::: ENTRIES PROVIDED :::

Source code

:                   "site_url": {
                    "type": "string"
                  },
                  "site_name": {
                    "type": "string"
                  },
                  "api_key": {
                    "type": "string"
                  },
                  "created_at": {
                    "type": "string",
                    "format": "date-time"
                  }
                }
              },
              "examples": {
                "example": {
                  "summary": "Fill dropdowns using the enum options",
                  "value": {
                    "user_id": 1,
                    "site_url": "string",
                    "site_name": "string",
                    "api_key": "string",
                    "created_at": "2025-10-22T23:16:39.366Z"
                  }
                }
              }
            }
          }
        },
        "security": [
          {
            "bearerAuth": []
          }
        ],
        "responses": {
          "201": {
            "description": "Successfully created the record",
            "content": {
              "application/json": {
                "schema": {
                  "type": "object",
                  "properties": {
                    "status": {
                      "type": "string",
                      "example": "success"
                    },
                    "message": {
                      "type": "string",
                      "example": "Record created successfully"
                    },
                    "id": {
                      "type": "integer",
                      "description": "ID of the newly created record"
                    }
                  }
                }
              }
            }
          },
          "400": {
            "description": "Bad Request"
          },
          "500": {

:::

Every line of the material above must be set down again exactly.

WRITTEN ANSWER:
Source code

:                   "site_url": {
                    "type": "string"
                  },
                  "site_name": {
                    "type": "string"
                  },
                  "api_key": {
                    "type": "string"
                  },
                  "created_at": {
                    "type": "string",
                    "format": "date-time"
                  }
                }
              },
              "examples": {
                "example": {
                  "summary": "Fill dropdowns using the enum options",
                  "value": {
                    "user_id": 1,
                    "site_url": "string",
                    "site_name": "string",
                    "api_key": "string",
                    "created_at": "2025-10-22T23:16:39.366Z"
                  }
                }
              }
            }
          }
        },
        "security": [
          {
            "bearerAuth": []
          }
        ],
        "responses": {
          "201": {
            "description": "Successfully created the record",
            "content": {
              "application/json": {
                "schema": {
                  "type": "object",
                  "properties": {
                    "status": {
                      "type": "string",
                      "example": "success"
                    },
                    "message": {
                      "type": "string",
                      "example": "Record created successfully"
                    },
                    "id": {
                      "type": "integer",
                      "description": "ID of the newly created record"
                    }
                  }
                }
              }
            }
          },
          "400": {
            "description": "Bad Request"
          },
          "500": {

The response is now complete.